Computer-aided diagnosis (CAD) is becoming a prominent approach to assist clinicians spanning across multiple fields. These automated systems take advantage of various computer vision (CV) procedures, as well as artificial intelligence (AI) techniques, to formulate a diagnosis of a given image, e.g., computed tomography and ultrasound. Advances in both areas (CV and AI) are enabling ever increasing performances of CAD systems, which can ultimately avoid performing invasive procedures such as fine-needle aspiration. In this study, a novel end-to-end knowledge-driven classification framework is presented.
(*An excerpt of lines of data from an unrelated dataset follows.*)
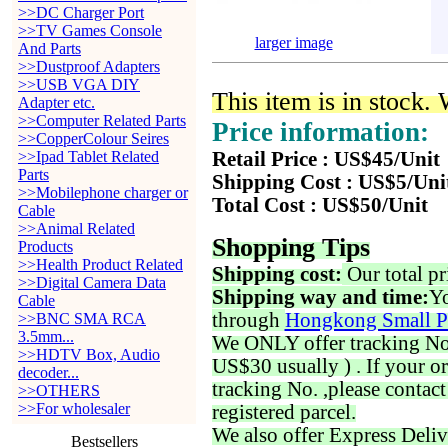
>>DC Charger Port
>>TV Games Console
larger image
And Parts
>>Dustproof Adapters
>>USB VGA DIY
This item is in stock.
Adapter etc.
>>Computer Related Parts
Price information:
>>CopperColour Seires
>>Ipad Tablet Related
Retail Price : US$45/Unit
Parts
Shipping Cost : US$5/Uni
>>Mobilephone charger or
Total Cost : US$50/Unit
Cable
>>Animal Related
Shopping Tips
Products
>>Health Product Related
Shipping cost:
Our total pr
>>Digital Camera Data
Shipping way and time:
Yo
Cable
through
Hongkong Small P
>>BNC SMA RCA
3.5mm...
We ONLY offer tracking No. 
>>HDTV Box, Audio
US$30 usually ) . If your o
decoder...
tracking No. ,please contac
>>OTHERS
>>For wholesaler
registered parcel.
We also offer Express Deliv
Bestsellers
The system focuses on multimodal data generated by thyroid ultrasonography, and acts as a CAD system by providing a thyroid nodule classification into the benign and malignant categories. Specifically, the proposed system leverages cues provided by an ensemble of experts to guide the learning phase of a densely connected convolutional network (DenseNet). The ensemble is composed by various networks pretrained on ImageNet, including AlexNet, ResNet, VGG, and others. The previously computed multimodal feature parameters are used to create ultrasonography domain experts via transfer learning, decreasing, moreover, the number of samples required for training. To validate the proposed method, extensive experiments were performed, providing detailed performances for both the experts ensemble and the knowledge-driven DenseNet. As demonstrated by the results, the proposed system achieves relevant performances in terms of qualitative metrics for the thyroid nodule classification task, thus resulting in a great asset when formulating a diagnosis.